WhatsApp Discovered a bug in WhatsApp: so they can manipulate your photos before they arrive
WhatsApp It is by far one of the applications most used by users around the world. They are more than 1.5 billion registered profiles and the indispensable tool in digital communications. That is why the moments in which they produce disconnections and, of course, technical failures are still worrying. The “app” implemented two years ago, and after as many criticisms, an end-to-end security system that promises great security for conversations.
But cybercriminals are skilled. They always find some way to penetrate the systems. An investigation by the security firm Symantec has uncovered evidence of a significant vulnerability that allows a malicious person to manipulate sent images and videos before they reach their intended recipient. This security flaw, called «Media File Jacking“, affects WhatsApp for Android by default already Telegram for Android if certain functions are enabled. It also allows you to modify the audio files as well.
This problem only affects the versions of Android mobile devices, the most widely used operating system in the world. It is an image hijacking-type attack and occurs, according to the researchers, by the system implemented by this digital service when storing files. Both applications save the images received by users without an identification string that informs whether they have been altered by a third-party application.
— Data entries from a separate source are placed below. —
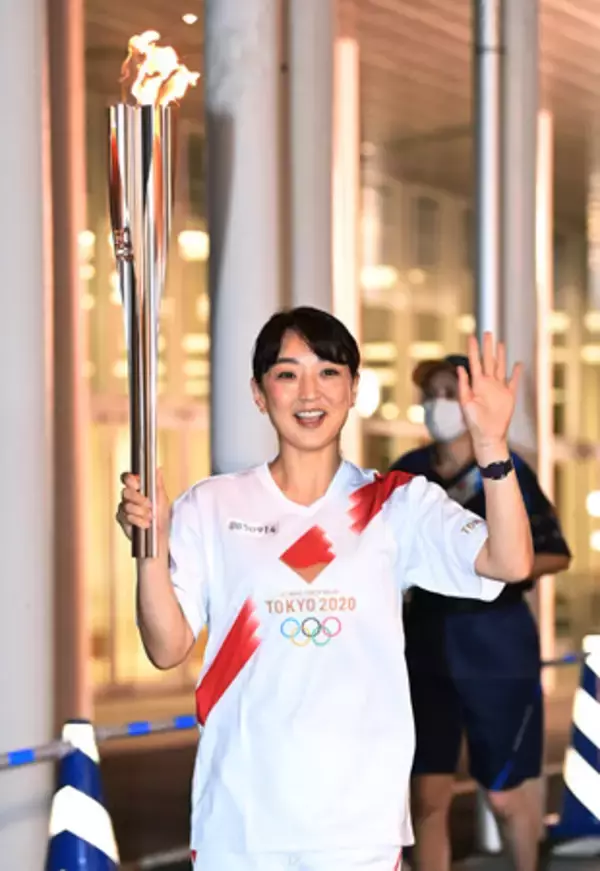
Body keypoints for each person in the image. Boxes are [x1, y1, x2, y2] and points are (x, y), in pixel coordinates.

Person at [116, 307, 534, 871]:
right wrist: (151, 550)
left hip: (356, 826)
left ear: (353, 389)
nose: (309, 393)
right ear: (259, 393)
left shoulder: (396, 504)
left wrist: (492, 448)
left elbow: (509, 561)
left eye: (329, 372)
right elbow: (167, 648)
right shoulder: (211, 506)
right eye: (287, 374)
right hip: (240, 821)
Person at [390, 353, 571, 871]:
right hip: (424, 649)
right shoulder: (409, 473)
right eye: (430, 395)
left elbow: (554, 552)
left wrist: (495, 568)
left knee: (505, 795)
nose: (437, 405)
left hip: (496, 649)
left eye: (449, 393)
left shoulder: (505, 470)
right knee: (426, 799)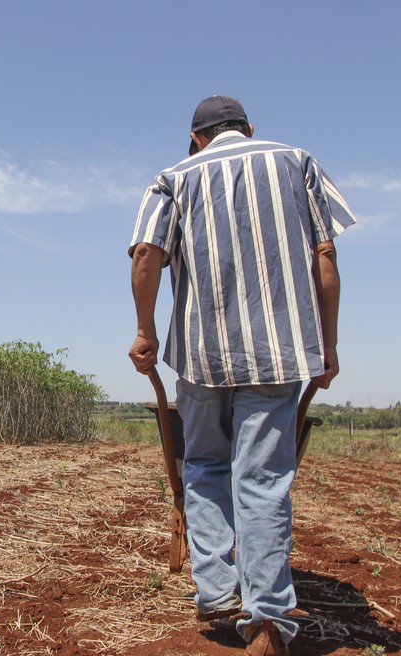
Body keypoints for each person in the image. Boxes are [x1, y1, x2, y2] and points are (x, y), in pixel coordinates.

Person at [127, 95, 356, 656]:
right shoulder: (297, 160)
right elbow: (325, 258)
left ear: (197, 138)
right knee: (262, 480)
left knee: (204, 466)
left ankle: (218, 592)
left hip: (201, 357)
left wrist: (145, 332)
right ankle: (270, 616)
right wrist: (327, 345)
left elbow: (145, 255)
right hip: (278, 355)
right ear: (249, 130)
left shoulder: (171, 177)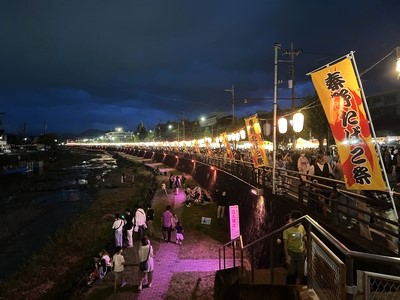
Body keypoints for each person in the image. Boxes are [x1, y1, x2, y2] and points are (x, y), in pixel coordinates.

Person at [283, 211, 306, 285]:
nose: (298, 223)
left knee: (300, 272)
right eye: (296, 220)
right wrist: (287, 256)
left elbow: (303, 238)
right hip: (291, 252)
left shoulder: (302, 227)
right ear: (292, 220)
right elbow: (285, 244)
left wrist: (305, 249)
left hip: (301, 252)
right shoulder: (287, 229)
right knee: (291, 272)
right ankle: (288, 285)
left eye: (299, 220)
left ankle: (297, 286)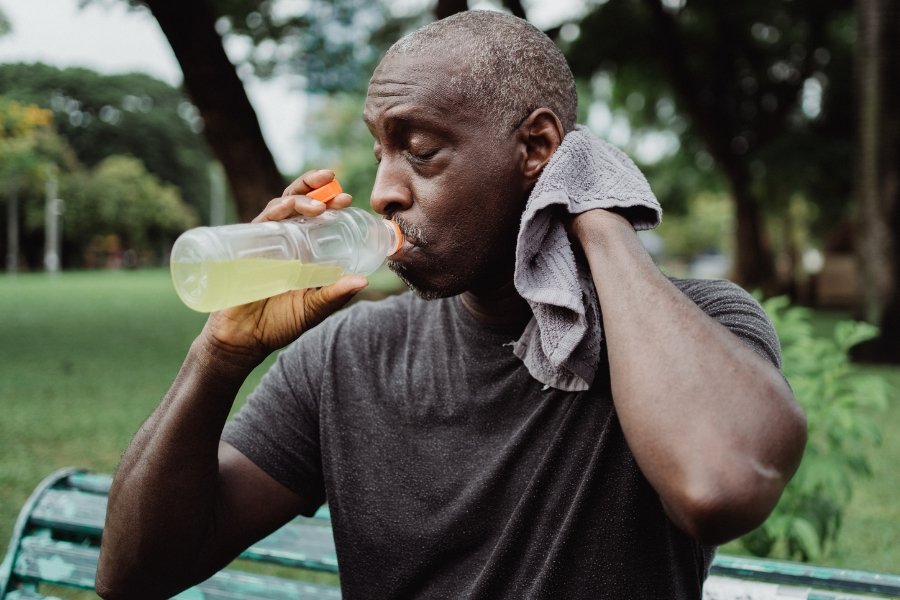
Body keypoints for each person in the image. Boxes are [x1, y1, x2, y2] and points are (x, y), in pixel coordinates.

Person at [96, 10, 806, 599]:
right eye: (381, 152)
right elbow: (132, 574)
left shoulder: (698, 329)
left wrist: (597, 213)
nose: (382, 192)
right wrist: (218, 357)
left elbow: (720, 485)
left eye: (422, 151)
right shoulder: (347, 356)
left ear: (538, 148)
It is an opportunity that, well exploited, can sow confusion among users. The researchers explain that the failure is due to the time that elapses between the moment the files are received and when loaded into the chat interface of applications for users to consume. In other words, the moment in which users request the order to download the image to view it, it can be intercepted and, therefore, people’s privacy may be at risk.
“This critical time frame presents an opportunity for cybercriminals to intervene and manipulate media files without the user’s knowledge. If the security flaw is exploited, an attacker could manipulate confidential information, such as personal photos and videos, corporate documents, invoices and voice notes. Yair amit and Alon gat, authors of the investigation, in a statement.
Experts believe that although end-to-end encryption is an effective mechanism to ensure the security of communications, this system is not sufficient if there are vulnerabilities in the programming code. «What we discovered in the research is that attackers can successfully manipulate multimedia files by taking advantage of the logical failures of the applications, which occur before or after the content has been encrypted, “the researchers add.
By default, WhatsApp stores the received multimedia files by a device in an external storage in the following path: / storage / emulated / 0 / WhatsApp / Media. In Telegram, if a user enables the “Save to Gallery” function, assuming it is safe and without understanding its indirect ramifications, the “app” will store the content of the files in a similar way in: / storage / emulated / 0 / Telegram /. The problem, the researchers emphasize, is that both are public directories: “applications load files received from public directories for users to see in the chat interface when they enter the corresponding chat», They point out.
Therefore, the fact that files are stored and loaded from external storage without proper security mechanisms can put the integrity of multimedia files at risk. If the attacker accesses the files first (this can happen in real time if “malware” monitors public directories for changes), recipients will see the tampered files before they see the originals. Also, the miniature that appears in the notification that users see will also show the manipulated image or file, so the recipients will not have any indication that the files have been changed. Experts believe that, to avoid this possible problem, it is more convenient to save the images in a storage service in the “cloud” or on the device itself.
Other experts believe that the flaw is not too serious but that, once again, it demonstrates the impact of user permissions on the most popular applications. The operation of the bug is based on user permissions. Each app only has access to its files. What happens is that if you one of those files -a photo that comes to you from another contract– if you leave it on the photo reel, all the apps that have access to the reel will have access to the photos. The “bug” clearly demonstrates why it is necessary to limit access to according to which application permissions », points to this newspaper Lorenzo Martinez, security expert from Securízame.
How to disable photo storage
Disabling storage of media files on external storage can make instant messaging app users mitigate the risk of the files. To do this, you must follow these steps: enter WhatsApp, access “Settings” and enter the “Chats” section. There it will be necessary to deactivate «Save in photos».